With that confirmation I feel confident in comparing the expected and actual work. I expect 374,220 calls to
maps:find/2 but measure only 369,765 calls. I’m missing work! Where is the missing work?
- 382,500 - 369,765 = 12,735 missing calls.
Over 5 generations implies 12,735 / 5 = 2,547 missing calls per generation.
- 374,220 - 369,765 = 4,455 missing calls
- Over 5 generations implies 4,455 / 5 = 891 missing calls per generation.
- 891 missing calls per generation = 99 * 9 which is exactly one row in board.
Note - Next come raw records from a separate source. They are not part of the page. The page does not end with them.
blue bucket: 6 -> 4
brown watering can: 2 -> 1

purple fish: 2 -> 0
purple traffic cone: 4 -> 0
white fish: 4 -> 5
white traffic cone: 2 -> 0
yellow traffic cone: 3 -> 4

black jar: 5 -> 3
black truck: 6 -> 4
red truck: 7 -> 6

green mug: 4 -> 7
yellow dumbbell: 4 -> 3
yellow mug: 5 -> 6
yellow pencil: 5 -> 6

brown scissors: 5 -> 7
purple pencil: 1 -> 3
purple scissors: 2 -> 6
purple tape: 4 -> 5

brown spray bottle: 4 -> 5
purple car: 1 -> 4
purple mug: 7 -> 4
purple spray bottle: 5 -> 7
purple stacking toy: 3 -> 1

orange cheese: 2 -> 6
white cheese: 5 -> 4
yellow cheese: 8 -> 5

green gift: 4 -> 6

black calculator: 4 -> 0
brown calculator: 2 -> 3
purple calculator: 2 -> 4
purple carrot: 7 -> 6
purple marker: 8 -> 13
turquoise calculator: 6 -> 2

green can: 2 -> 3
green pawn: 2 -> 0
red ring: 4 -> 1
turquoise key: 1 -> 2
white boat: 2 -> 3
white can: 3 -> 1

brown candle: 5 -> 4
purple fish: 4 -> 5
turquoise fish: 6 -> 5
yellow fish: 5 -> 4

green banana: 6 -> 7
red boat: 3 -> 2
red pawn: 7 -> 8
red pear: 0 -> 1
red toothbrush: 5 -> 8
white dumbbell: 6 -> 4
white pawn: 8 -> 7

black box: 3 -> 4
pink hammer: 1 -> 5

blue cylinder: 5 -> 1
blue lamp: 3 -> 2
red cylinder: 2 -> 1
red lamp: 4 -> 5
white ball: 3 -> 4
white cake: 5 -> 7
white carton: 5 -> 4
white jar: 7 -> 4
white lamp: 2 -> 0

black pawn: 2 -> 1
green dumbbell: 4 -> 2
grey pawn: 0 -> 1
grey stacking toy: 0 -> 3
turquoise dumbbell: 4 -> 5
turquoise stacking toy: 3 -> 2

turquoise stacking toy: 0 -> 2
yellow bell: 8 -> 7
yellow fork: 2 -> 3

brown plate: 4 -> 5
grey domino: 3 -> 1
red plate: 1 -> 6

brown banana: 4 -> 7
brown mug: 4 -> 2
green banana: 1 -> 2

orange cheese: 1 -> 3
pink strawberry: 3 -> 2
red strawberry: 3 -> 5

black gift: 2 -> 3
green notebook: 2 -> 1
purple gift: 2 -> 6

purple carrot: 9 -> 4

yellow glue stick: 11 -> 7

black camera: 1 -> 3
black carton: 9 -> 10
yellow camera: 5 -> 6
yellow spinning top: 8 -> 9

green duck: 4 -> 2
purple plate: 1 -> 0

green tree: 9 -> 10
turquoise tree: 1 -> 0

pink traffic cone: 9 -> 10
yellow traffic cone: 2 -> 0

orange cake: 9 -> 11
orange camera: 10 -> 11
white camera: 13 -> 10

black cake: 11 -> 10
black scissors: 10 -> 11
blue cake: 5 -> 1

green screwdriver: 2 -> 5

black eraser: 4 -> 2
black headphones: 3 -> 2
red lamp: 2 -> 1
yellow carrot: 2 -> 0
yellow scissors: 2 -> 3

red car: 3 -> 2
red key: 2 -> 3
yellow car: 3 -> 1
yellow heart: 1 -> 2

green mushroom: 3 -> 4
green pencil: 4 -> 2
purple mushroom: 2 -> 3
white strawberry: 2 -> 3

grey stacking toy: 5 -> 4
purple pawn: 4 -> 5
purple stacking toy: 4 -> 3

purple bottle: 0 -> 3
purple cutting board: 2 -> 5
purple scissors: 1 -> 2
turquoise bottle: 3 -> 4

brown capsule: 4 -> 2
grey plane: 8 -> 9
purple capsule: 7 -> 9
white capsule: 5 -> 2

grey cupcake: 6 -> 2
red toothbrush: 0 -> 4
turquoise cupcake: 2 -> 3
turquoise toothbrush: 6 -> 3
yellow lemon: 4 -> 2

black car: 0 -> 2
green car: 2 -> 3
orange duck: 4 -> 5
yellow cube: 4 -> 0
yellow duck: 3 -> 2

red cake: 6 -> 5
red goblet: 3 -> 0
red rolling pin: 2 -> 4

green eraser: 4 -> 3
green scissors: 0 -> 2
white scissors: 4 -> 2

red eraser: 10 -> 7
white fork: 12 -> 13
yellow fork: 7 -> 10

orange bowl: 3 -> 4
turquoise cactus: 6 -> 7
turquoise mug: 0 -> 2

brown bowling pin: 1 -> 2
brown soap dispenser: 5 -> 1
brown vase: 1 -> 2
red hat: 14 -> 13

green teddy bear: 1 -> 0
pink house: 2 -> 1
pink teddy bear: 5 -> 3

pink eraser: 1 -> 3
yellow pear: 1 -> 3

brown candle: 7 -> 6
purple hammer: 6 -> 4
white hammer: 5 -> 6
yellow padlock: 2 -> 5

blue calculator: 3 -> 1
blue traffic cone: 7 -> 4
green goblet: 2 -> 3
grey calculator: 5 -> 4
Based on this it seems very likely that my game of life processed only 83 rows of the glider1.dat file. Looking back at the data file I see that my data file isn’t what I expected. It has only 83 rows of data and 2 empty lines at the end of the file.
This Work Analysis has shown me exactly how much work is being done by game of life implementation. It uncovered some suprises along the way and has helped me to understand exactly what I have been measuring all this time. In terms of performance the amount of work done is reasonable. So work analysis hasn’t helped me, in this case, to improve the performance of my program. However, it was valuable to go through the analysis in order to confirm that there was no extra work being done.